INPUT:
____

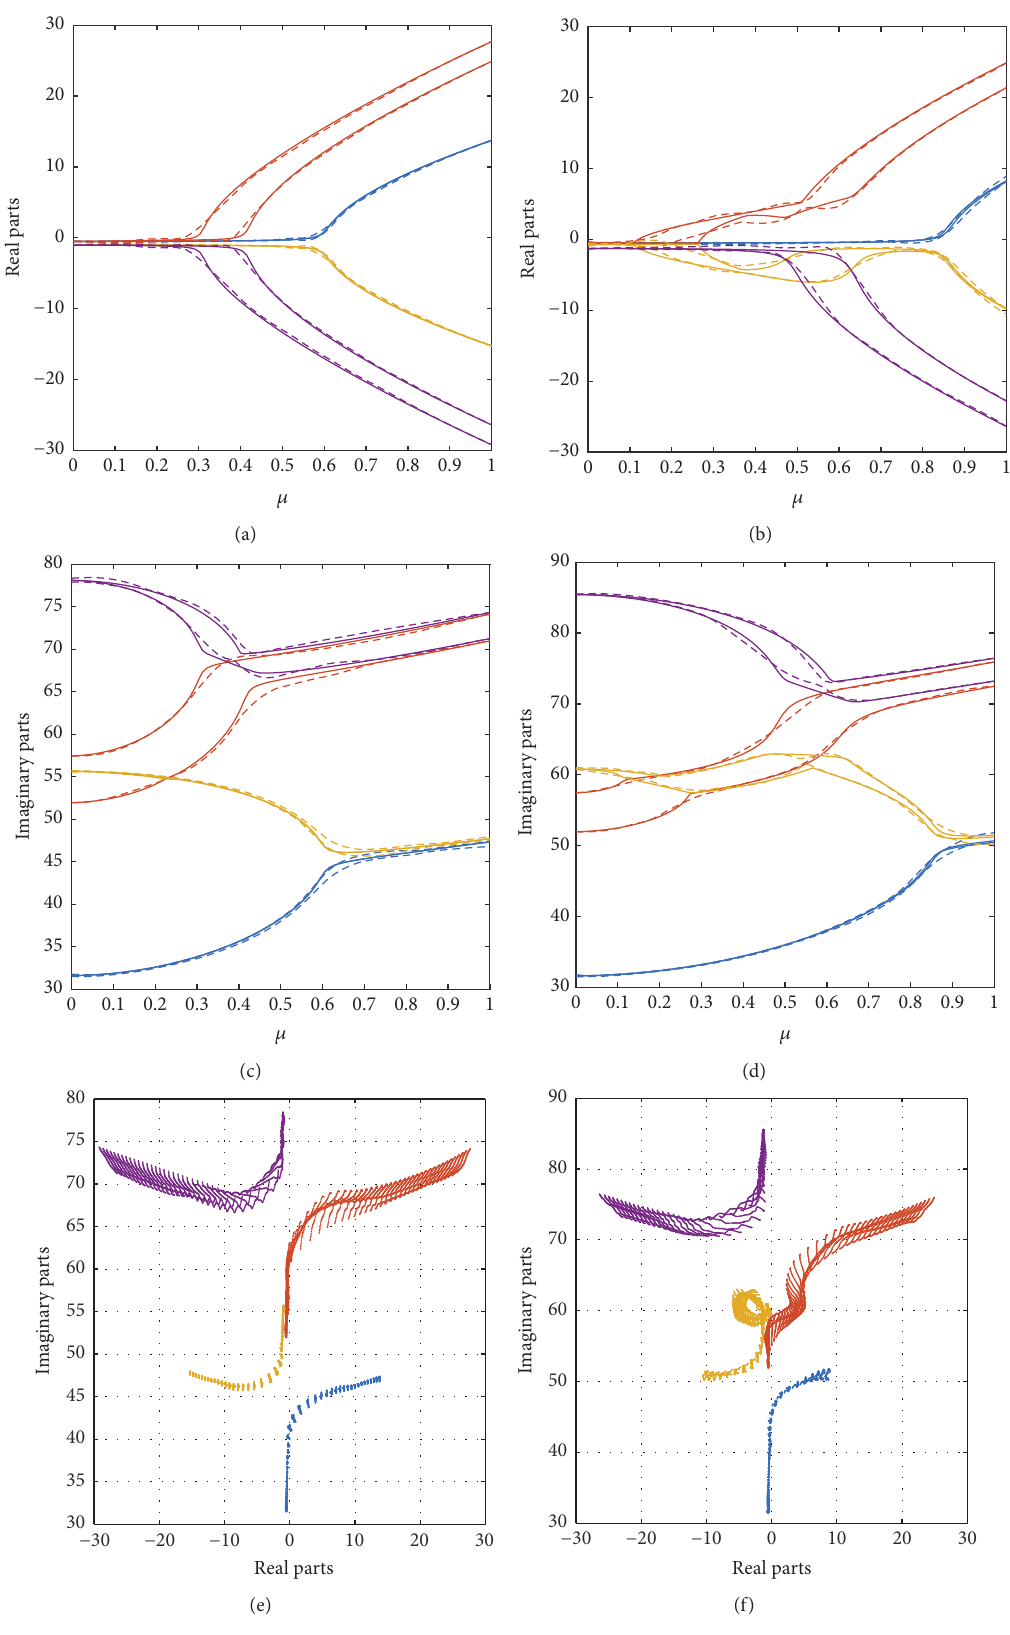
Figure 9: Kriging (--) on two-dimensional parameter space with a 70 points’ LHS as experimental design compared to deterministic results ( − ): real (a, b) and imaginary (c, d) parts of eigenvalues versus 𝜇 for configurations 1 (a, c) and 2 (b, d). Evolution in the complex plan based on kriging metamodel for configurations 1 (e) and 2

____

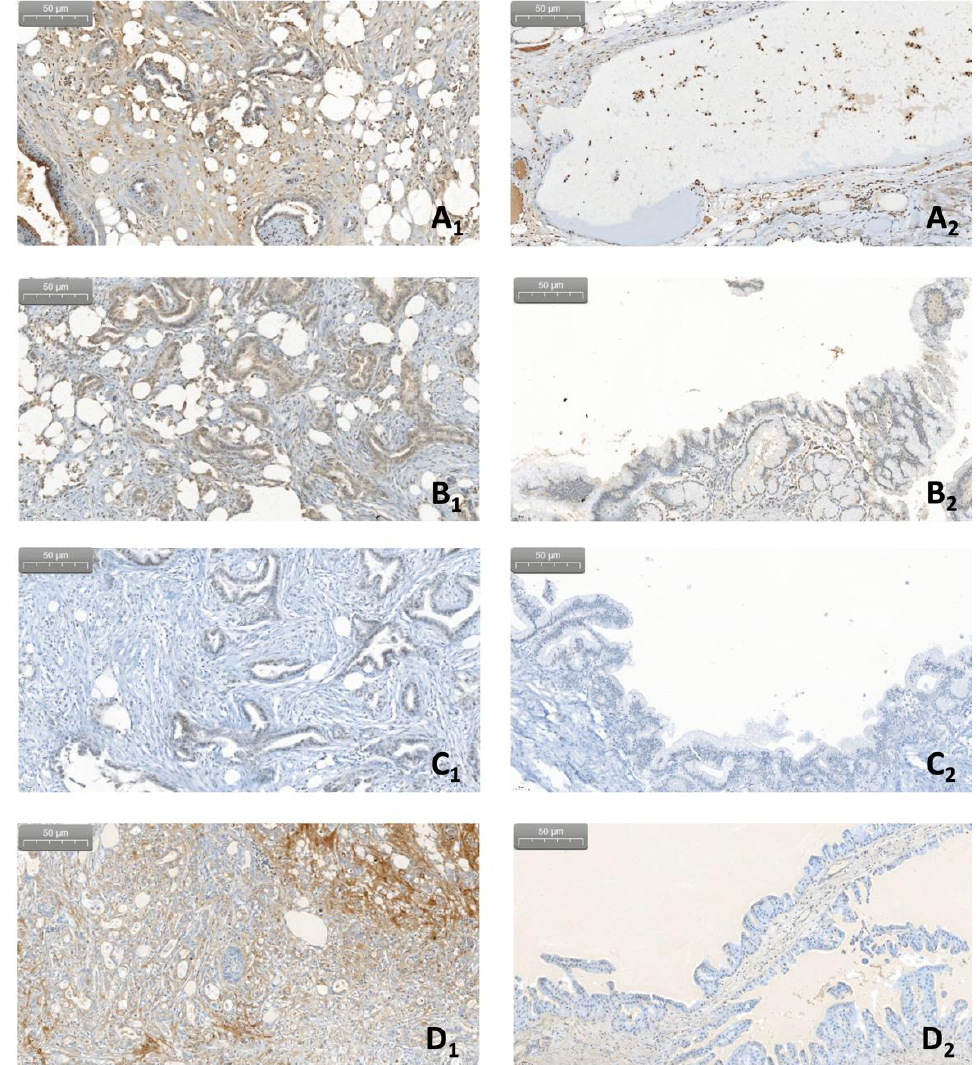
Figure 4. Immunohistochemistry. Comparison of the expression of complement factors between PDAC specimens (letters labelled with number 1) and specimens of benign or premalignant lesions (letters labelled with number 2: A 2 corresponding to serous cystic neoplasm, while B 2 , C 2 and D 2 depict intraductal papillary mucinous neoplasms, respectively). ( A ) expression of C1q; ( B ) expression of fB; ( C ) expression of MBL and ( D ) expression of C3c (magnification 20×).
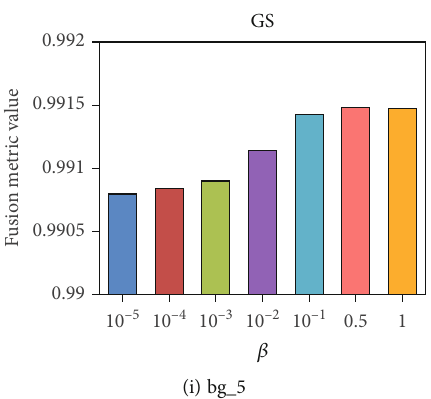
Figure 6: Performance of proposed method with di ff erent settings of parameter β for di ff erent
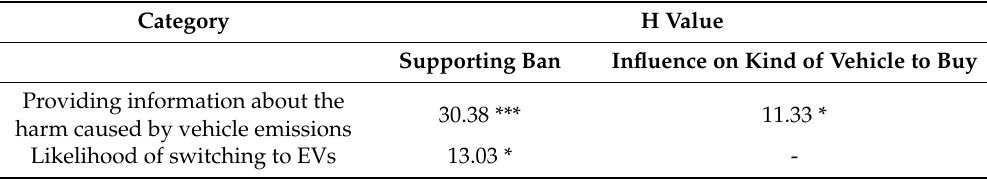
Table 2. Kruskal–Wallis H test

____

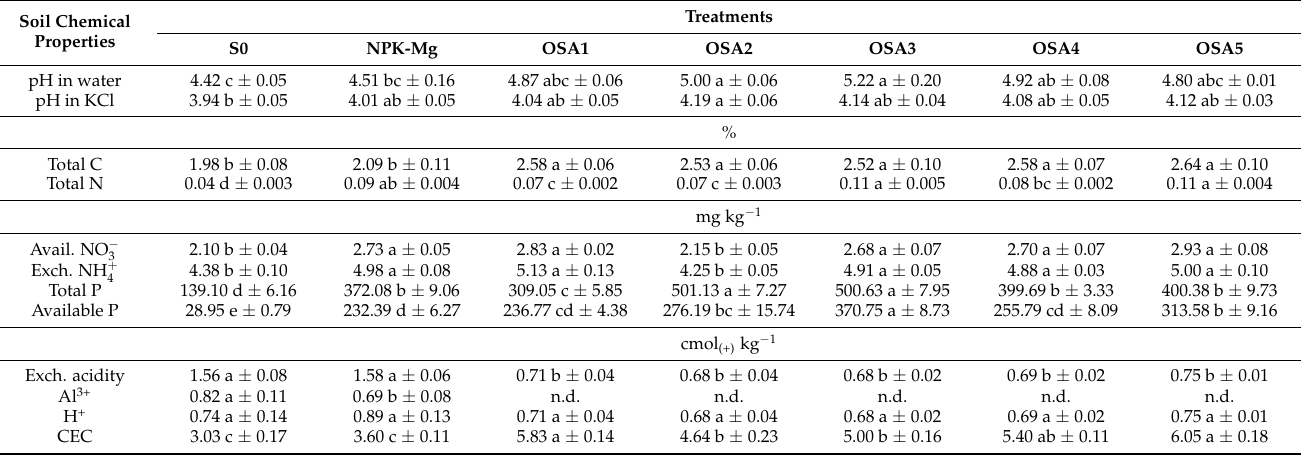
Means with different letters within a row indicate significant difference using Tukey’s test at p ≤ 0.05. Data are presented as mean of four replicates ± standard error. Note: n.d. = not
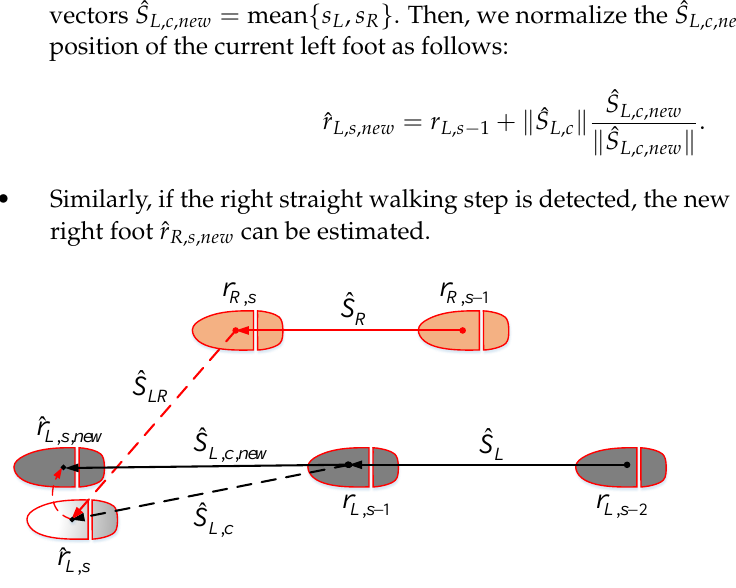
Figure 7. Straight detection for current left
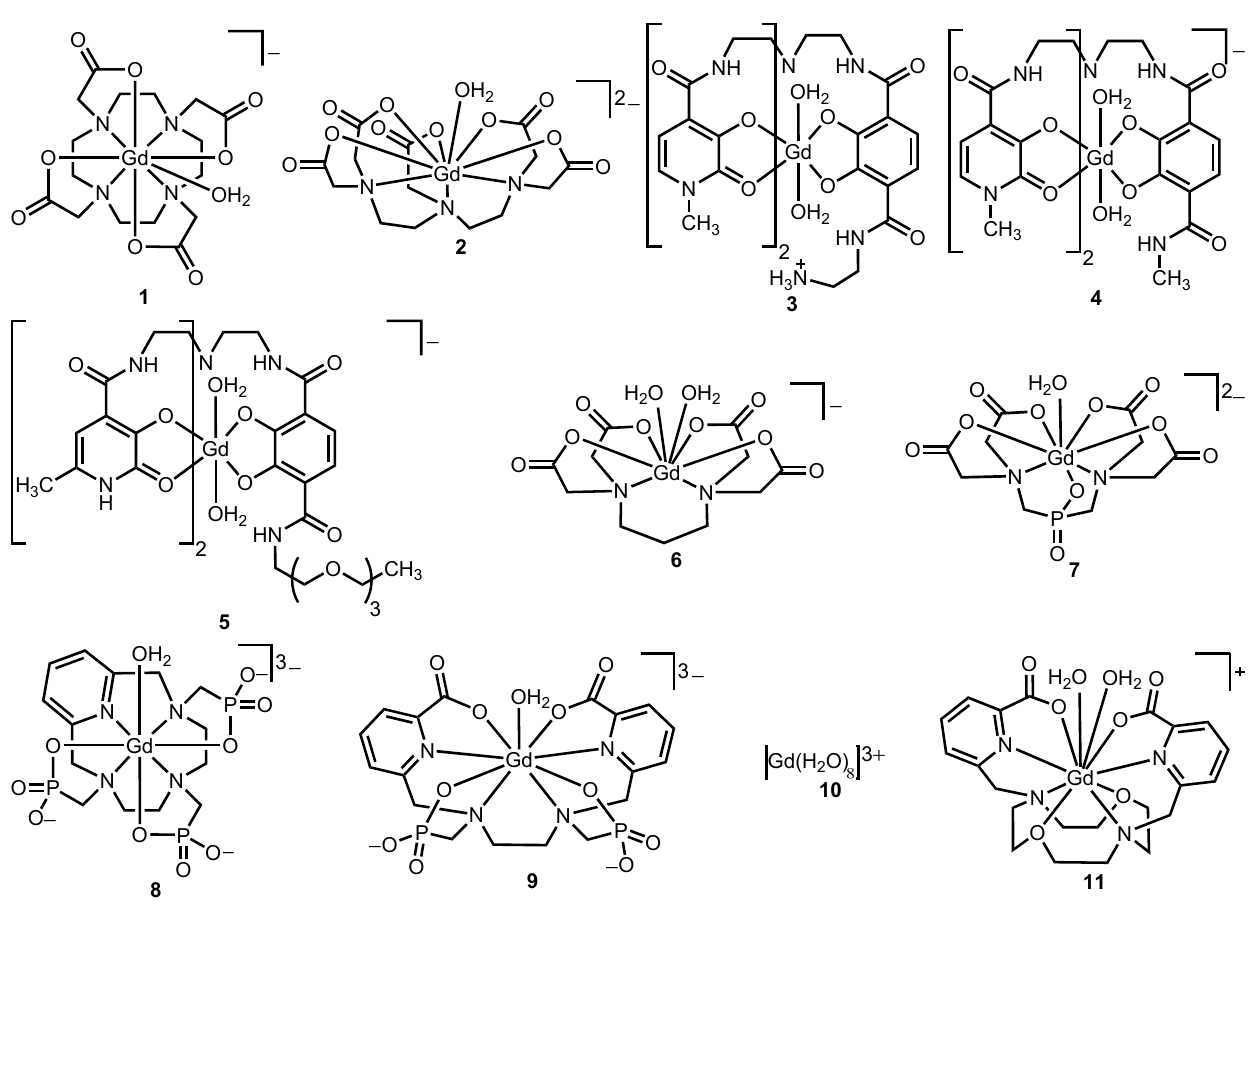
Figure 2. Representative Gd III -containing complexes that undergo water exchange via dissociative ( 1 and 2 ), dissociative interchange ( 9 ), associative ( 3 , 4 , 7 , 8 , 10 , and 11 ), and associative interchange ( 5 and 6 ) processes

____

WORK INSTRUCTIONS:
Nothing outside the stretch above, from the line with "Means with different" through the line with "Figure 2. Representative", is set down. Transcribe that stretch exactly, ends included, but not its pictures.

TASK OUTPUT:
Means with different letters within a row indicate significant difference using Tukey’s test at p ≤ 0.05. Data are presented as mean of four replicates ± standard error. Note: n.d. = not
Figure 7. Straight detection for current left
Figure 2. Representative Gd III -containing complexes that undergo water exchange via dissociative ( 1 and 2 ), dissociative interchange ( 9 ), associative ( 3 , 4 , 7 , 8 , 10 , and 11 ), and associative interchange ( 5 and 6 ) processes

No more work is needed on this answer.